How long does that take him?
"It depends on the night," he said with a grin, adding that he averages an 11/2 or 2 hours of extra shooting per after-hours visit. The results are obvious.
"I definitely feel more comfortable now shooting," he said. "We go through a lot of shooting drills in practice and that helps my confidence, and just being able to have the right muscle memory about my shot . . . I worked out on my own in preseason, but it's been most beneficial during the season to come in and get those shots up and work on my game."
Talton's early development and game were most influenced by his father, John, whom Xavier said moved to New Jersey when Xavier was in kindergarten but remained in contact with him and his three siblings.
In the summers, Xavier visited his father. "We had a good relationship," Xavier said. "He taught me to be a man, not taking anything from anybody but also treating people right."
John Talton played basketball at St. Joseph's before transferring to Virginia Union and saw that Xavier was introduced to the game. "He really pushed me to play basketball and taught me most of what I know," Xavier said. "I just ran with it."
As a senior at Sterling High School, Talton averaged 18.7 points, 7.1 rebounds, 4.2 steals and 1.3 blocks a game. He was first-team all-state (4A) his junior and senior seasons, and playing at CU was an ideal situation for him "because it felt right and was close to home."
Talton's biggest hurdle would be adjusting and reviving the confidence in his game that Dinwiddie says now is surfacing. Talton is confirming if the talent is there, a guy from Northeastern Colorado can hold his own with guys from Southern California - which Dinwiddie acknowledges.
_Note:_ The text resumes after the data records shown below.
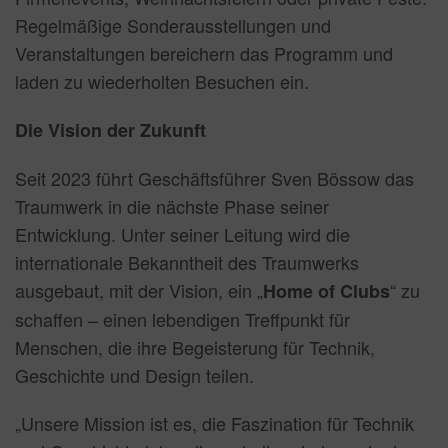
Regelmäßige Sonderausstellungen und
Veranstaltungen bereichern das Programm und
laden zu wiederholten Besuchen ein.
Die Vision der Zukunft
Seit 2023 führt Geschäftsführer Sven Bössow das
Traumwerk in die nächste Phase seiner
Entwicklung. Unter seiner Leitung wird die
internationale Bekanntheit des Traumwerks
ausgebaut, mit der Vision, ein „
“ zu
Home of Clubs
schaffen – einen lebendigen Treffpunkt für
Menschen, die ihre Begeisterung für Technik,
Geschichte und Design teilen.
„Unsere Mission ist es, die Faszination für Technik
"If you have the talent to play at a certain level, you're going to succeed," said Dinwiddie, who was the LA City Section Player of the Year as a senior at Taft High School. "You're going to end up playing against those types of guys all day. You're going to adjust to that level if you have the talent to rise to the occasion. And I think that's what you're seeing from Talton. He's got the talent to play at this level and he's played with us consistently since August and you're starting to see him make him strides on the court.
"He's got a lot of potential . . . you're only now starting to see a little peek into what he can do and his confidence. Once he gains traction, some more footing and gains that type of confidence that he can compete with everybody and doesn't need like me or 'Ski' (Askia Booker) on the floor with him, then it's going to totally change what you see and he's going to continue to make great strides."
Talton remembers "a couple of times" when it first clicked for him and he realized that, yeah, the new kid from Sterling could ball with these guys. "It wasn't so much over the summer, but more toward the preseason practices we had," he recalled. "It started coming to me. My AAU coach (Antonio "Tree" Adams) always told me he realized my potential and that I could play with the best. It took long enough for me to realize it."
The good news is that the realization has been made. The better news is the Buffs believe Talton's improvement is barely underway.